Cambridge researchers have highlighted how lack of access to a computer was linked to poorer mental health among young people and adolescents during COVID-19 lockdowns.
The team found that the end of 2020 was the time when young people faced the most difficulties and that the mental health of those young people without access to a computer tended to deteriorate to a greater extent than that of their peers who did have access.
The COVID-19 pandemic had a significant effect on young people’s mental health, with evidence of rising levels of anxiety, depression, and psychological distress. Adolescence is a period when people are particularly vulnerable to developing mental health disorders, which can have long-lasting consequences into adulthood. In the UK, the mental health of children and adolescents was already deteriorating before the pandemic, but the proportion of people in this age group likely to be experiencing a mental health disorder increased from 11% in 2017 to 16% in July 2020.
The pandemic led to the closure of schools and an increase in online schooling, the impacts of which were not felt equally. Those adolescents without access to a computer faced the greatest disruption: in one study 30% of school students from middle-class homes reported taking part in live or recorded school lessons daily, while only 16% of students from working-class homes reported doing so.
In addition to school closures, lockdown often meant that young people could not meet their friends in person. During these periods, online and digital forms of interaction with peers, such as through video games and social media, are likely to have helped reduce the impact of these social disruptions.

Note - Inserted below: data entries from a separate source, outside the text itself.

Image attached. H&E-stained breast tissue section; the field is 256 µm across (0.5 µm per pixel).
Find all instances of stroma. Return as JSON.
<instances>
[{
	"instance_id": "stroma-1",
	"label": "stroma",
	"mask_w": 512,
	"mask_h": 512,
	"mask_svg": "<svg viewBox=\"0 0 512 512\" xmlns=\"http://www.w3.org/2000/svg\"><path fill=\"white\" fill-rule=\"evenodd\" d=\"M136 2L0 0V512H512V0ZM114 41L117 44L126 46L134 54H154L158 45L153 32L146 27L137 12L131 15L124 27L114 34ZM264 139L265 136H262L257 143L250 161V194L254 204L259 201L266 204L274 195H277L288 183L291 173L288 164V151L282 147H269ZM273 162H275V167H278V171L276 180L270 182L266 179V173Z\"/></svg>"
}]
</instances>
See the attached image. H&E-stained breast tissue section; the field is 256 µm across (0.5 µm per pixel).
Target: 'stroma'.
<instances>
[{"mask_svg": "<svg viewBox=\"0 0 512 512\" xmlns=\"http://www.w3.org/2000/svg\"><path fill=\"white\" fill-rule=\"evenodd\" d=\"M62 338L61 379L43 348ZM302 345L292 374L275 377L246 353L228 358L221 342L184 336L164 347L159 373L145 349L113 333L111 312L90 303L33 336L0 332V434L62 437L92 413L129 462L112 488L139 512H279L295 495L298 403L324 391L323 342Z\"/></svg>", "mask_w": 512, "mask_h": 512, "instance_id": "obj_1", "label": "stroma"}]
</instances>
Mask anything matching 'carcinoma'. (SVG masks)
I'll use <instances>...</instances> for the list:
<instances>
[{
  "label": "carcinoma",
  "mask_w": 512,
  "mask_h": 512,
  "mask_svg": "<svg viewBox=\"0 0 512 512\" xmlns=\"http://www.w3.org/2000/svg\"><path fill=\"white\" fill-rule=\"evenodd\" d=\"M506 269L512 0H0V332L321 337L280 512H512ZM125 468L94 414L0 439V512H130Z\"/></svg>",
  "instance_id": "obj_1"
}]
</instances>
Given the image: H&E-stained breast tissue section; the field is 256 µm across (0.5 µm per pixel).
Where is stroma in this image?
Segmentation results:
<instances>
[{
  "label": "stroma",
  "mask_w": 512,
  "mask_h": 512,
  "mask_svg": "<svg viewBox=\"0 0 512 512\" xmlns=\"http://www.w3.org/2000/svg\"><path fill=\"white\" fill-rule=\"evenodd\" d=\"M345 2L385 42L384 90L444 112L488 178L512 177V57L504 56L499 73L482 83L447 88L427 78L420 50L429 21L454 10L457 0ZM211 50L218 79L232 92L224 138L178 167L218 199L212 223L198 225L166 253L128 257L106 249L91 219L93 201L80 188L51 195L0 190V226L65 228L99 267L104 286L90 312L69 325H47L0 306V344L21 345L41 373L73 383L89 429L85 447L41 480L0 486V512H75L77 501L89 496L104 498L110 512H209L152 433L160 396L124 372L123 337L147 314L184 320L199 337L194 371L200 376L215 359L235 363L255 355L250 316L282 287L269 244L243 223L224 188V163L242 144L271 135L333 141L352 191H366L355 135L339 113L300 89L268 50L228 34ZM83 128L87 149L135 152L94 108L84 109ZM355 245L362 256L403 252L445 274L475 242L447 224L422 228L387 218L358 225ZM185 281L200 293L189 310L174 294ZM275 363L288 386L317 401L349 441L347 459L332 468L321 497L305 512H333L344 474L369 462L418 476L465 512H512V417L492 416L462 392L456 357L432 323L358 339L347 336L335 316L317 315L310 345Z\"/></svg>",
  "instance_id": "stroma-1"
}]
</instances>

Tom Metherell, who at the time of the study was an undergraduate student at Fitzwilliam College, University of Cambridge, said: “Access to computers meant that many young people were still able to ‘attend’ school virtually, carry on with their education to an extent and keep up with friends. But anyone who didn’t have access to a computer would have been at a significant disadvantage, which would only risk increasing their sense of isolation.”
To examine in detail the impact of digital exclusion on the mental health of young people, Metherell and colleagues examined data from 1,387 10-15-year-olds collected as part of Understanding Society, a large UK-wide longitudinal survey. They focused on access to computers rather than smartphones, as schoolwork is largely possible only on a computer while at this age most social interactions occur in person at school.